_THE RECORDS_:
◇ ◇ ◇

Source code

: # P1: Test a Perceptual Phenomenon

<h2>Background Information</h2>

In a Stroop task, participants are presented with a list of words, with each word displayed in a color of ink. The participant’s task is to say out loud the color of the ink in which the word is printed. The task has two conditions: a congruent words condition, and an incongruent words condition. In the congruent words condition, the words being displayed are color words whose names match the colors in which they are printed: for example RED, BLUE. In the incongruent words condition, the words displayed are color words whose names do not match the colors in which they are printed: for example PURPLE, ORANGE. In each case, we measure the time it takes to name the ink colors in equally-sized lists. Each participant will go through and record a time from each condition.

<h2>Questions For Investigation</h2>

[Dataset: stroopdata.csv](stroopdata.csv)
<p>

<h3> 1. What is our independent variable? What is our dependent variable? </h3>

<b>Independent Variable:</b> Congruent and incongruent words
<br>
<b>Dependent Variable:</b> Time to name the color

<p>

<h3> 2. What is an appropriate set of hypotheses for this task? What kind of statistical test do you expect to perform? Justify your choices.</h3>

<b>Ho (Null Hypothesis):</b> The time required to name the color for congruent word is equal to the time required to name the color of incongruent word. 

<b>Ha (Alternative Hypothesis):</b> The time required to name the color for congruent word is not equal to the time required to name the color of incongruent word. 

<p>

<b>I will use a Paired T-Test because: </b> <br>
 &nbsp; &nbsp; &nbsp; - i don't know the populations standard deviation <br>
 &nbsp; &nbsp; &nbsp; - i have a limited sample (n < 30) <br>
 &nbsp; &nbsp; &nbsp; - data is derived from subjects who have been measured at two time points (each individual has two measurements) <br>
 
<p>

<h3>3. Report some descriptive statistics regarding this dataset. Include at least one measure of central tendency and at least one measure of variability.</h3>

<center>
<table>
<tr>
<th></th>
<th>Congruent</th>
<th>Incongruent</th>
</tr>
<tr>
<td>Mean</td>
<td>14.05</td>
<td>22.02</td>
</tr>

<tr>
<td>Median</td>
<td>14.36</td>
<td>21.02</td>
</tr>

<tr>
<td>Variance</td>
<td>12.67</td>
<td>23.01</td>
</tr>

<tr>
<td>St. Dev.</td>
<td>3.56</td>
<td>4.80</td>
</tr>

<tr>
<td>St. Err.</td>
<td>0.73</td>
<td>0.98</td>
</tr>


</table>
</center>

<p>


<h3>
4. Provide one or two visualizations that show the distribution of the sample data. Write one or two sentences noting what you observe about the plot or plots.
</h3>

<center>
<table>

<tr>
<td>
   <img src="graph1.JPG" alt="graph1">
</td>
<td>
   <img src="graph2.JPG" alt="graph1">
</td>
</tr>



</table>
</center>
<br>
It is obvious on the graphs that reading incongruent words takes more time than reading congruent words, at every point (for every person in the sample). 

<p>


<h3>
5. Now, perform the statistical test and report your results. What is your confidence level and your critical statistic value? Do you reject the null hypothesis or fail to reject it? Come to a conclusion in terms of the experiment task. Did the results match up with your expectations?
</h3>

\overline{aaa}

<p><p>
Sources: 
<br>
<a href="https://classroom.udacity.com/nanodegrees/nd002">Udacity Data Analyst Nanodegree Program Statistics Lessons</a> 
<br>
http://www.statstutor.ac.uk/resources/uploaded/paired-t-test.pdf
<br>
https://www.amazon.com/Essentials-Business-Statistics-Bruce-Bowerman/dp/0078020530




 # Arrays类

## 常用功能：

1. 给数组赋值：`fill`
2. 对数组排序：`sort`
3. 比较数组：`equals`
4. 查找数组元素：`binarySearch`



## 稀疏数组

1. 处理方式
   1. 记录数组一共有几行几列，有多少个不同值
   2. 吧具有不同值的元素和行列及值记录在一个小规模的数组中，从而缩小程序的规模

◇ ◇ ◇

How many lines of the preceding listing hold the string "that"? Answer with the number only.

_SOLUTION TO THIS EXERCISE_: 2